“Setelah dievaluasi oleh mereka, ternyata aku dinilai berpikir luas dan mengakar sewaktu aku menganalisis dalam maupun luar gereja,” jelas Cindy, alumni CRCS 2006, ketika ditanya mengenai keuntungan berkuliah di CRCS. Ia yang saat ini sedang menjadi pekerja penuh waktu di Gereja Kristen Indonesia(GKI) “Bromo,” Malang, Jawa Timur memiliki tanggung jawab besar dalam mengelola pendidikan di gereja maupun di Yayasan Pendidikan Kristen Kamerdi.
Pemilik nama lengkap Cindy Quartyamina Koan ini mengakui bahwa ia menikmati pekerjaan yang ia geluti saat ini. Cindy yang melayani di GKI Bromo pada bidang pelayanan khusus, pendidikan, dan komisi anak, sejak bulan Mei 2009, juga ditempatkan sebagai manager pada sekolah Yayasan Pendidikan Kristen Kamerdi sejak awal Februari 2010 yang lalu.
Menurutnya, pihak gereja dan yayasan melihat dan mendukung kompetensinya pada dunia pendidikan. Pengalamannya sebagai Konsultan Pendidikan pada Tunas Wiyata Institut, Yogyakarta, selama 7 bulan, telah mengembangkan kompetensinya tersebut. Ia diminta oleh Yayasan Kamerdi untuk membenahi pengajaran dan pembelajaran di salah satu sekolah yang mereka miliki.

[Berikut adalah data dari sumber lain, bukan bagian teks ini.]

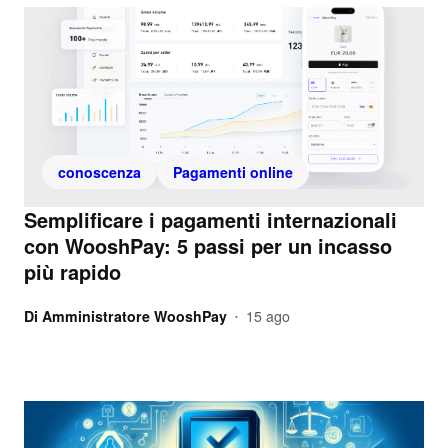
conoscenza
Pagamenti online
Semplificare i pagamenti internazionali
con WooshPay: 5 passi per un incasso
più rapido
Di
Amministratore WooshPay
15 ago
•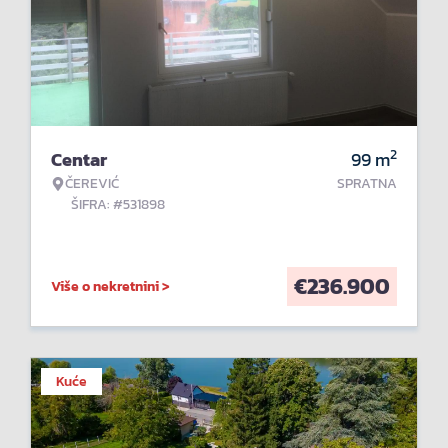
2
Centar
99
m
ČEREVIĆ
SPRATNA
ŠIFRA: #531898
€
236.900
Više o nekretnini >
Kuće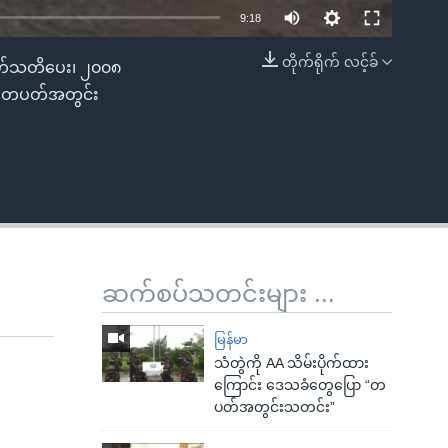
9:18
တိုက်ရိုက် လင့်ခ်
ရုတ်သတိပေး၊ ၂၀၀၈
EMBED
ို တပတ်အတွင်း
ဆက်စပ်သတင်းများ ...
မြန်မာ
သံတွဲကို AA သိမ်းပိုက်ထား
ကြောင်း ဒေသခံတွေပြော “တ
ပတ်အတွင်းသတင်း”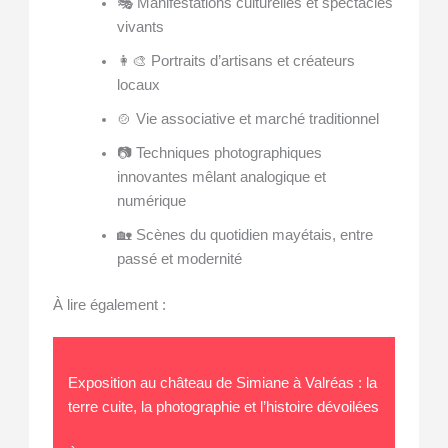
🎭 Manifestations culturelles et spectacles
vivants
👩‍🎨 Portraits d’artisans et créateurs
locaux
🍲 Vie associative et marché traditionnel
📷 Techniques photographiques
innovantes mêlant analogique et
numérique
🏡 Scènes du quotidien mayétais, entre
passé et modernité
À lire également :
Exposition au château de Simiane à Valréas : la
terre cuite, la photographie et l’histoire dévoilées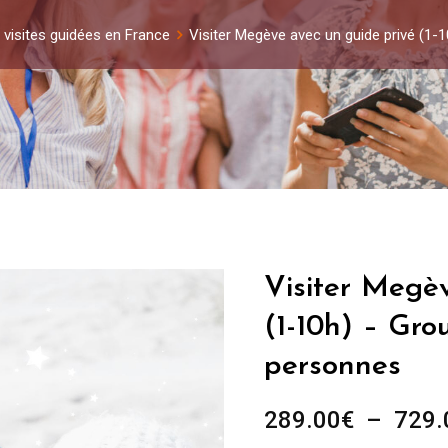
 visites guidées en France
Visiter Megève avec un guide privé (1-
Visiter Megè
(1-10h) – Gro
personnes
289.00
€
–
729.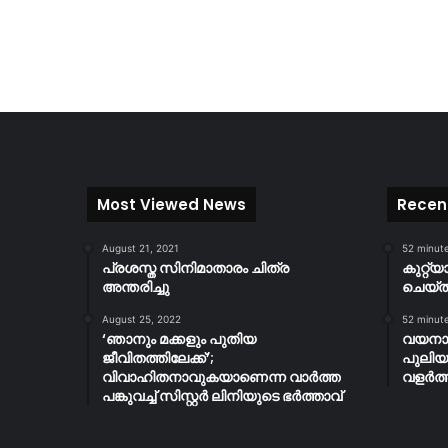
Most Viewed News
Recen
August 21, 2021
52 minut
പ്രശസ്ത സിനിമാതാരം ചിത്ര
കുറ്റ്
അന്തരിച്ചു
ചെയ്ത്
August 25, 2022
52 minut
‘ഞാനും മക്കളും പുതിയ
വയനാട
ജീവിതത്തിലേക്ക്’;
പുലിയ
വിവാഹിതനാവുകയാണെന്ന വാർത്ത
വളർത്
പങ്കുവച്ച് സിസ്റ്റർ ലിനിയുടെ ഭർത്താവ്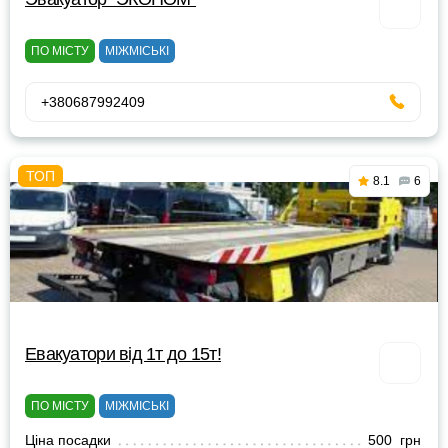
ПО МІСТУ
МІЖМІСЬКІ
+380687992409
8.1
6
Евакуатори від 1т до 15т!
ПО МІСТУ
МІЖМІСЬКІ
Ціна посадки
500 грн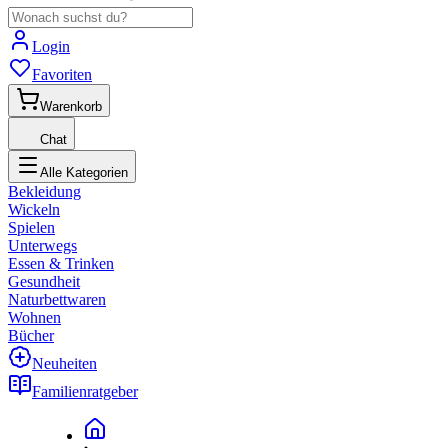
Login
Favoriten
Warenkorb
Chat
Alle Kategorien
Bekleidung
Wickeln
Spielen
Unterwegs
Essen & Trinken
Gesundheit
Naturbettwaren
Wohnen
Bücher
Neuheiten
Familienratgeber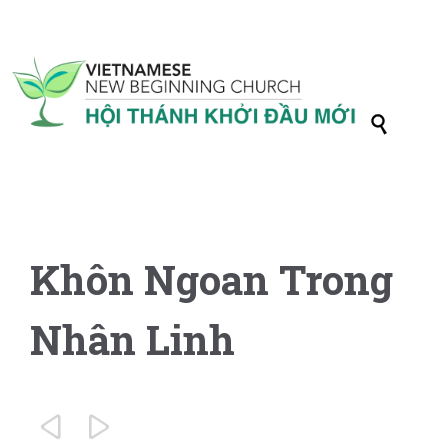

Khôn Ngoan Trong
Nhân Linh



Perempuan yang kerap disapa ‘Putri’ oleh teman seangkatannya di CRCS ini, mengakui pula bahwa CRCS telah mengembangkan pula kompetensinya itu. “Kalau di CRCS itu, ada materi-materi dunia pendidikan yang tidak dimiliki oleh yang lain, terutama sewaktu mata kuliah yang diajar Ibu Tabita Christiani, tentang religious education,” ujar Cindy.

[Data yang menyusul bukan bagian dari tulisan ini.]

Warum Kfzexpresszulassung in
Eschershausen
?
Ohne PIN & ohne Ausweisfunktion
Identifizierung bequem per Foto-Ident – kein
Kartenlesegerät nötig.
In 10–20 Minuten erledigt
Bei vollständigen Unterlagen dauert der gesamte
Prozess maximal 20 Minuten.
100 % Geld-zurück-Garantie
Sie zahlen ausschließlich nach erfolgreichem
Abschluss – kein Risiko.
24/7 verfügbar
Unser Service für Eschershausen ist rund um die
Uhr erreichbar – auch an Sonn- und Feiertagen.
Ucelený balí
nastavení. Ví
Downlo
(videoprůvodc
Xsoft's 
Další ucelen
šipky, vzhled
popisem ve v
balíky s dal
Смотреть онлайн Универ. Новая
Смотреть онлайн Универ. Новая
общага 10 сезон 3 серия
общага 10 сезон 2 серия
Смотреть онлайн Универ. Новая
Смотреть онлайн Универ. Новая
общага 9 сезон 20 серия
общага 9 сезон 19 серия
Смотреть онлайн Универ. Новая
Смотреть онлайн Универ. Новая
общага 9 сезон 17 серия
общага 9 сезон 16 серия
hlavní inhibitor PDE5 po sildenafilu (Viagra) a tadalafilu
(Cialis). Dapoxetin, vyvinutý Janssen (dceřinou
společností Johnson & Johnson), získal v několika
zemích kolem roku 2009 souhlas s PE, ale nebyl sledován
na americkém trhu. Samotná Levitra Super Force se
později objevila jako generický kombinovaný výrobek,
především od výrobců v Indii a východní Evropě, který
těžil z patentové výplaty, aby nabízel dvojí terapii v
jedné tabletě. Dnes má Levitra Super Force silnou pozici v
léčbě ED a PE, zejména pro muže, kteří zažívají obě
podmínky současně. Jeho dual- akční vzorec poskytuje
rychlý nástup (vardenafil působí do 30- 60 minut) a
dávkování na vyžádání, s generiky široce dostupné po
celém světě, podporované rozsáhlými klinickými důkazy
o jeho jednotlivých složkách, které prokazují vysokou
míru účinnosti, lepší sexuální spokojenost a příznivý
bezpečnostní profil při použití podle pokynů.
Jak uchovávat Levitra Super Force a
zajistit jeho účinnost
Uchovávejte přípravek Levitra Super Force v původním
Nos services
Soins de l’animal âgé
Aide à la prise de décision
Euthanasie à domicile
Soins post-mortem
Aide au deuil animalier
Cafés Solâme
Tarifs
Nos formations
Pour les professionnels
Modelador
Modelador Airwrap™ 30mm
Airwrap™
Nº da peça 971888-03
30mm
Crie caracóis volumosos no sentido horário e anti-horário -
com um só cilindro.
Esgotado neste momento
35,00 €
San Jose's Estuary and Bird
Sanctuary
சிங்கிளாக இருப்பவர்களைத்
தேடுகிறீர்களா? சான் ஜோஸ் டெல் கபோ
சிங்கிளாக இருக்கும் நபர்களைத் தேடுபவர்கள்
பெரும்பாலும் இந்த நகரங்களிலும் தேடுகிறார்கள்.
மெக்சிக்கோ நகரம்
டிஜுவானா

Pengalamannya dengan teman seangkatannya di CRCS menjadi pengalaman yang paling menarik baginya. “Dengan anak-anak angkatanku, enak aja, seperti keluarga, kita tidak hanya membicarakan sesuatu yang formal di dalam kuliah, tetapi juga non-formal di luar kuliah secara terbuka,” ungkap Cindy dengan senangnya.
Untuk matakuliah favoritnya, Cindy sendiri memilih “Religion, Science, and Technology,” yang pada saat itu diampuh oleh Dr. Zainal A. Bagir. Ia mengakui, pada awal kuliah di CRCS mengalami kebosanan karena substansi perkuliahan yang diberikan tidak jauh berbeda dengan apa yang ia pelajari sewaktu S1 di Fakultas Teologi UKSW. Namun, menurutnya, mata kuliah favoritnya ini sungguh berbeda. “Matakuliah itu membuat aku secara pribadi mendapatkan sisi yang tidak aku dapatkan sewaktu di Fakultas Teologi. Pengalaman menuliskan review buku 1 jam sebelum kuliah dimulai juga menjadi pengalaman yang menyenangkan dengan teman-teman,” tegas Cindy.

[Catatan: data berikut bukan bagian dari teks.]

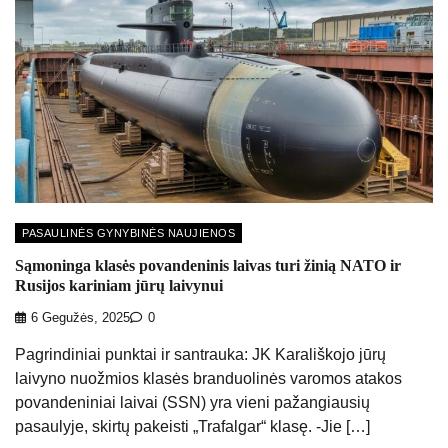
PASAULINĖS GYNYBINĖS NAUJIENOS
Sąmoninga klasės povandeninis laivas turi žinią NATO ir
Rusijos kariniam jūrų laivynui
6 Gegužės, 2025
0
Pagrindiniai punktai ir santrauka: JK Karališkojo jūrų
laivyno nuožmios klasės branduolinės varomos atakos
povandeniniai laivai (SSN) yra vieni pažangiausių
pasaulyje, skirtų pakeisti „Trafalgar“ klasę. -Jie […]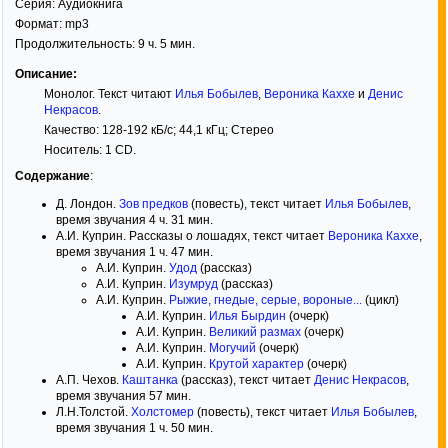
Серия:
Аудиокнига
Формат:
mp3
Продолжительность: 9 ч. 5 мин.
Описание:
Монолог. Текст читают
Илья Бобылев
,
Вероника Каххе
и
Денис
Некрасов
.
Качество: 128-192 кБ/с; 44,1 кГц; Стерео
Носитель: 1 CD.
Содержание
:
Д. Лондон.
Зов предков
(повесть), текст читает
Илья Бобылев
,
время звучания 4 ч. 31 мин.
А.И. Куприн. Рассказы о лошадях, текст читает
Вероника Каххе
,
время звучания 1 ч. 47 мин.
А.И. Куприн.
Удод
(рассказ)
А.И. Куприн.
Изумруд
(рассказ)
А.И. Куприн.
Рыжие, гнедые, серые, вороные...
(цикл)
А.И. Куприн.
Илья Бырдин
(очерк)
А.И. Куприн.
Великий размах
(очерк)
А.И. Куприн.
Могучий
(очерк)
А.И. Куприн.
Крутой характер
(очерк)
А.П. Чехов.
Каштанка
(рассказ), текст читает
Денис Некрасов
,
время звучания 57 мин.
Л.Н.Толстой.
Холстомер
(повесть), текст читает
Илья Бобылев
,
время звучания 1 ч. 50 мин.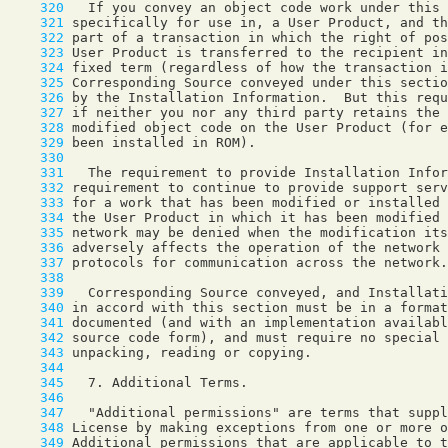
    320
    321
    322
    323
    324
    325
    326
    327
    328
    329
    330
    331
    332
    333
    334
    335
    336
    337
    338
    339
    340
    341
    342
    343
    344
    345
    346
    347
    348
    349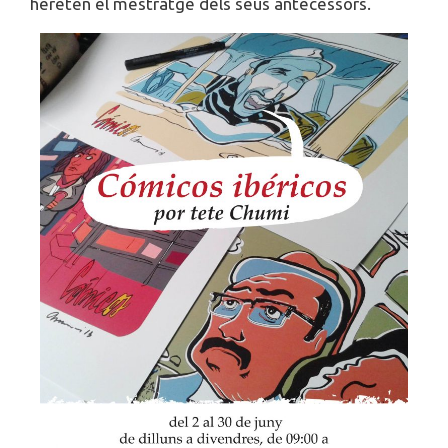
hereten el mestratge dels seus antecessors.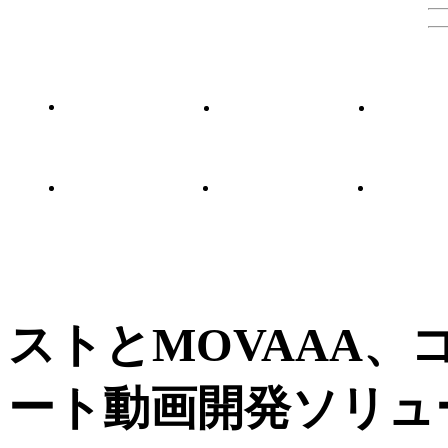
ストとMOVAAA
ート動画開発ソリュ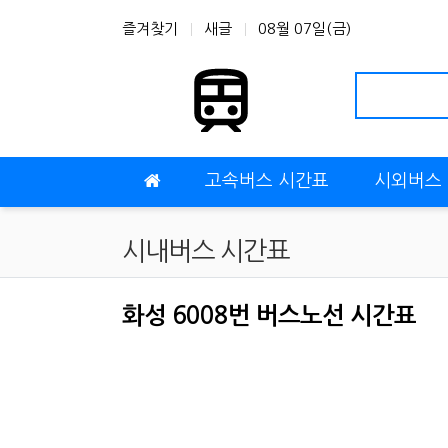
상단 네비
즐겨찾기
새글
08월 07일(금)
메인 메뉴
고속버스 시간표
시외버스
시내버스 시간표
화성 6008번 버스노선 시간표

Pengalaman penelitiannya bersama rekan-rekan di CRCS untuk pembuatan film di Boyolali, dianggapnya sebagai pengalaman yang turut membangun cara berpikirnya lebih luas dan mengakar. “Mengakar maksudnya benar-benar pada permasalahannya. Seperti gunung es, aku tidak hanya melihat di permukaan tapi juga di dasarnya,” ungkap perempuan kelahiran Surabaya ini.
Meskipun demikian, Cindy juga melihat ada beberapa hal yang perlu ditingkatkan atau dikembangkan lagi di CRCS. Menurutnya, aspek budaya yang menjadi bagian dari nama CRCS perlu diberikan porsi kajian yang cukup dominan layaknya porsi agama. Posisi staff pengajar dalam pembagian dan pelaksanaan tugasnya juga perlu diperjelas, berangkat dari pengalamannya bersama teman-temannya dulu di CRCS. Selain apabila ada janji pemberian beasiswa dari CRCS, perlu dikelola dengan baik, agar mahasiswa tidak dilepaskan mencari sendiri-sendiri.
Cindy yang pernah fokus pada kajian spiritual capital untuk tesisnya di CRCS tertarik untuk melanjutkan studinya. “Aku akan lebih fokus di ‘business religion’, agama sebagai bisnis, juga kebangkitan agama-agama,” ungkap Cindy untuk rencana kajiannya di jenjang S3. (JMI)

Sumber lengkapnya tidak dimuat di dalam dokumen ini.